Many also expressed the challenge of teaching choreography online and additional technological difficulties. “Zoom lag was a really big issue because the directors couldn’t tell if the dancers actually didn’t know the steps, didn’t know the timing, or Zoom was just messing it up for them. Plus, teaching counts is [already] extremely difficult in real life, so virtually, it was even harder,” sophomore Isabella Chow said. “However, eventually we, as a crew, were able to get it down.”

Senior Zi Liu performed in both the virtual SOS dance show last year and the virtual StuySquad show and found the two experiences to be similar. “The performance/practice process was more or less anticipated since we had the same virtual experience doing SOS last year. However, I definitely do think that StuySquad was much more organized and that the crew was able to better plan out logistics with each member,” Liu said in an e-mail interview.

Chow found the new experience of doing solo-dancing due to the virtual setting as a refreshing change. “Performance-wise, I had a great time doing solo choreo. Normally we would be doing partner work in real life, but because we’re virtual we couldn’t do that and instead turned to dancing by ourselves,” she said. “It gave me a chance to dance independently and not be hindered by my partner. I was able to get direct feedback on my dancing and grow as a dancer overall.”

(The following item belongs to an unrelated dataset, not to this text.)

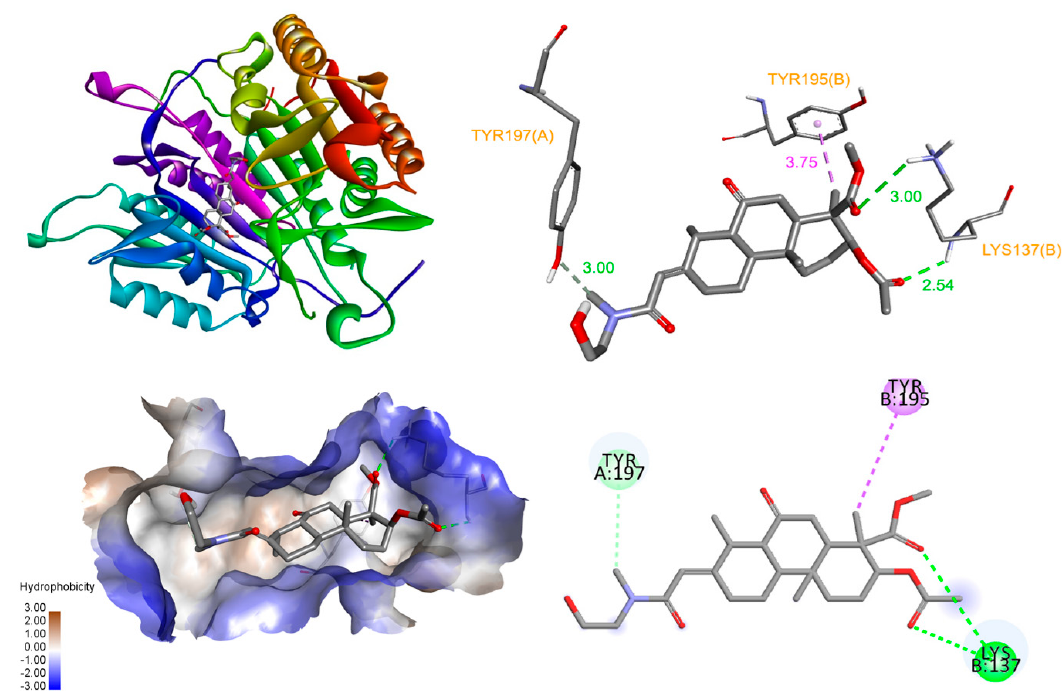
Figure 5. Interaction diagram of 3AEP with caspase-3.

Junior William Mo, who was in the Boys Hip-hop and Co-ed K-Pop crew agreed: “While I miss being able to actually be with the people I was dancing with, it was still great seeing everyone have fun on my laptop screen,” Mo said. “StuySquad kinda felt more serious since there was less fooling around over Zoom practices than during in-person practices.”

For freshman Lorraine Li, a highlight of her first StuySquad experience was unique costumes used for her Bollywood crew. “My favorite aspect [of the show] were the costumes we had. Lehengas and dupattas [popular forms of Indian ethnic clothing] were a part of our costume and I had never worn them before since it's not a part of my culture,” she said in an e-mail interview. “I wasn't exactly sure how to wear [the dupatta] [...] but my directors [taught] me how to wear and pin it to the rest of my costume.”

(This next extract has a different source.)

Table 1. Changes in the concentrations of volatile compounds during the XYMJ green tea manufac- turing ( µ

The StuySquad virtual showcase received a positive response from the broader community. “There were a lot of supportive comments from fellow StuySquad crew members, alumni, and people from outside the school. It’s very nice to see that even though we’re so distant, the support and community [are] still very much alive,” Melody Lin said.

However, some viewers expressed that a virtually-streamed show could not replicate the sense of community felt during an in-person show. “While the dance and choreography [are] great both in-person and remote, I think that watching in-person shows allowed it to feel like a community. I think the cheering from the audience added extra spice to the show, and when [the show] is through a computer screen, that extra spice is missing,” sophomore Ruby Lin said in an e-mail interview.

Despite this, many dance crew performers found the virtual product to be rewarding. “My favorite part of the show was seeing it all together. I'm really proud of how it all looked in the end, and the editing, I know it was really hard, but seeing everything come together was really worth it,” sophomore Anjini Katari said. “Despite the challenges, I had a lot of fun learning, performing, and getting to know the others.”

Though there were major adjustments made to implement a virtual show, many viewed StuySquad as a positive experience. “[StuySquad was a] very enjoyable experience outside of school that allowed me to explore different types of dance and get out of my comfort zone [...] I'd definitely do this again next year and try out for more crews,” Li said.

Tang echoed this sentiment. “Everyone who does StuySquad has a passion for dance or at least a very strong interest in dance and I feel like that hasn’t changed just because we’re on a different platform. Everyone who showed up to tryouts and auditions [was] there because they understood that StuySquad is a community and a close-knit family,” she said.